Sebelumnya, hubungan antara korban dan keluarganya, termasuk ibu kandungnya Surya Erni serta adik laki-lakinya Yonathan Eldhi Santoso, dikabarkan kurang harmonis. Pada Februari 2024, Putri bersama ibunya dan adiknya memutuskan meninggalkan kontrakan dan pindah ke Jalan Banjar Sugihan, Surabaya, tanpa lagi berkomunikasi dengan korban.

Namun, pada 28 Juli 2024, terdakwa kembali ke kontrakan korban dengan alasan ingin mengklarifikasi suatu masalah keuangan yang melibatkan tempat kerjanya di PT. Samudra Lintas Timur. Malam itu, sekitar pukul 23.30 WIB, terdakwa keluar rumah dan memesan ojek online melalui aplikasi Indrive untuk menuju kontrakan korban.

Terdakwa tiba di lokasi sekitar pukul 02.26 WIB dan menunggu di depan rumah hingga pagi hari. Sekitar pukul 06.45 WIB, saat korban membuka pintu, terdakwa langsung masuk dan terjadi percekcokan sengit. Dalam pertengkaran itu, korban sempat mengambil pisau dapur dan menantang terdakwa.

Situasi semakin memanas hingga akhirnya terdakwa mencekik korban, membantingnya ke dinding, dan menindihnya hingga kehabisan napas. Setelah memastikan korban tidak bergerak, terdakwa mencoba menyamarkan kejadian dengan menggantung korban menggunakan kabel HDMI, seolah-olah korban bunuh diri.

Setelah itu, terdakwa mengambil handphone korban merek Samsung F13 beserta dusnya, memasukkan jaketnya ke dalam tas, dan meninggalkan kontrakan. Sekitar pukul 09.03 WIB, CCTV di sekitar lokasi menangkap rekaman terdakwa berjalan meninggalkan rumah korban. Handphone korban kemudian dijual di WTC Surabaya dengan harga Rp5 juta untuk kepentingan pribadi terdakwa.

Jenazah korban baru ditemukan sehari kemudian, pada 30 Juli 2024 pukul 14.30 WIB, oleh Budi Hardjo, Septa Eka Pratama, dan Cahyo Hadi, yang merupakan satpam perumahan setempat. Mereka curiga karena pintu kontrakan terbuka sementara motor korban masih terparkir di halaman.

Hasil visum et repertum yang dilakukan oleh dr. Abdul Aziz, Sp.FM di RSUD Dr. Soetomo Surabaya menunjukkan bahwa korban mengalami luka-luka akibat kekerasan tumpul, termasuk luka lecet dan memar di wajah, kepala, serta leher.
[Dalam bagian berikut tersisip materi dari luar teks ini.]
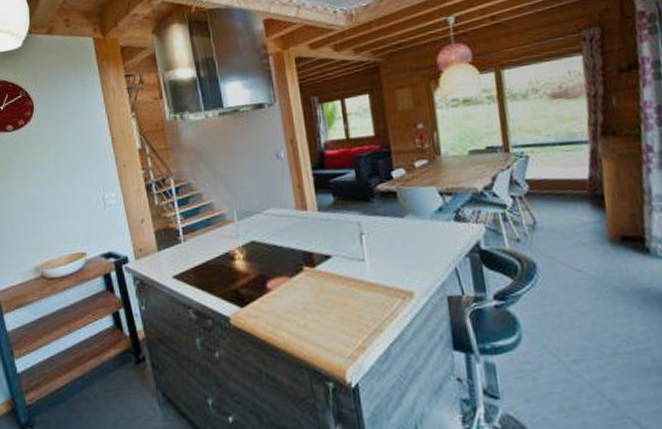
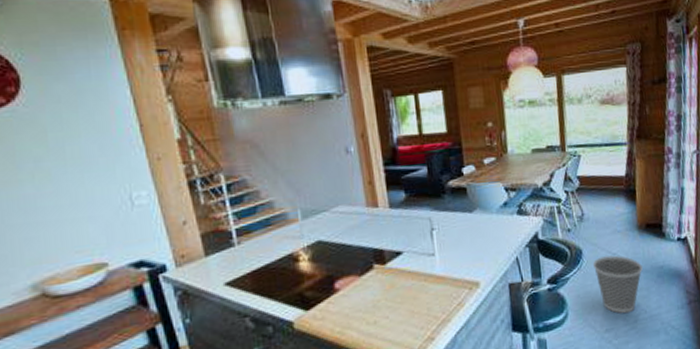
wastebasket: none [550,272,620,344] -> present [592,255,643,314]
Penyebab utama kematian adalah pendarahan otak akibat benturan keras, yang mengakibatkan pembengkakan otak dan menekan pusat pernapasan korban.

Sementara itu, hasil analisis DNA yang dilakukan oleh Prof. Dr. Ahmad Yudianto, Sp.FM dari Universitas Airlangga mengonfirmasi adanya DNA korban pada kabel HDMI yang digunakan terdakwa untuk menggantung tubuh korban.

Dalam sidang yang digelar di Pengadilan Negeri Surabaya, JPU menuntut terdakwa Putri Natasya dengan hukuman 11 tahun penjara atas tindak pidana pembunuhan sebagaimana diatur dalam Pasal 338 KUHP tentang pembunuhan berencana.

Sidang selanjutnya akan memasuki agenda pembelaan dari terdakwa yang dijadwalkan dalam waktu dekat. Pengacara terdakwa kemungkinan akan mengajukan pleidoi dengan alasan pembelaan diri, mengingat dalam perselisihan korban sempat memegang senjata tajam.

Kasus ini menjadi perhatian publik karena melibatkan hubungan kakak-beradik dalam tragedi berdarah yang berujung pada proses hukum.